SOUTENIR L’ECOLE DES LOISIRS

 

Tout commence par un « il était une fois », mais ce n’est ni dans un pays fort lointain, ni dans un temps reculé, ni sur une planète imaginaire. Non, c’est aujourd’hui en France.

L’école des loisirs – célèbre maison d’édition de littérature jeunesse diffusée dans les écoles, CDI, médiathèque – édite un livre pour jeunes enfants : Jean a deux mamans, d’Ophélie Texier. C’est l’histoire d’un couple lesbien et de Jean dont les « deux mamans s’aiment comme un papa et une maman ». Ce livre s’inscrit dans une collection « Les petites familles » qui met en scène les nouvelles formes de familles : Camille a deux familles, Lili vient d’un autre pays, Malik est fils unique. Quoi de plus normal d’avoir une littérature qui reflète les changements de la société et des mœurs. Mais les catholiques ne l’entendent pas de cette oreille et suite à la plainte d’une « bonne »mère de famille, des associations religieuses menacent de boycotter L’école des loisirs. Le SNU-IPP, syndicat enseignant du primaire, soutient L’école des loisirs face à l’attaque des calotins.

De notre côté, nous ne pouvons que soutenir l’initiative de L’école des loisirs qui rend visible les changements sociaux au niveau des couples afin de rendre les enfants plus intelligents et respectueux.
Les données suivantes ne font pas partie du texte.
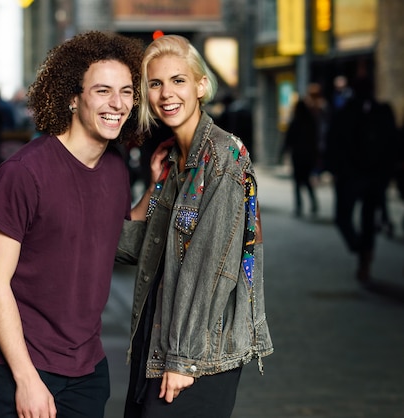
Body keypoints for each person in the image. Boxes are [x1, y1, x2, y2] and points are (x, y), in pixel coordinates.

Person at [0, 31, 144, 418]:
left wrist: (158, 184)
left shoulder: (116, 167)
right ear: (72, 97)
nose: (117, 103)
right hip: (19, 368)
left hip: (87, 369)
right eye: (102, 91)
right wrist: (27, 379)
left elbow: (109, 237)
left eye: (126, 91)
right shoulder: (23, 173)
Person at [115, 34, 273, 418]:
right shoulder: (174, 162)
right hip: (160, 338)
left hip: (196, 352)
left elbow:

L’école des loisirs n’est pas la seule à tenter une approche réaliste de la vie des familles d’aujourd’hui. Les Editions gaies et lesbiennes éditent aussi des livres jeunesse mettant en scène ces nouvelles familles. Dans Dis… mamans, de Muriel Douru, Théo doit faire, ce qui en classe devient un véritable casse-tête pour certains enfants, un arbre généalogique. Il dessine alors ses deux mamans. Et lorsque l’une de ses camarades de classe se moque, on découvre que tous les enfants ont des particularités : « moi, j’ai été adopté – moi je vis seul avec ma maman – moi je vis avec mon papa – moi je suis élevée par mon beau-père ». Voilà la vraie image de la société française. Théo a une petite sœur, Léa, et une amoureuse qui s’appelle Camille. Car l’important c’est l’amour réciproque et non pas la vie coincée et étriquée que les religieux veulent nous imposer.

Tout finit donc par un « ils ne se marièrent pas et eurent des enfants s’ils voulaient, quand ils voulaient ».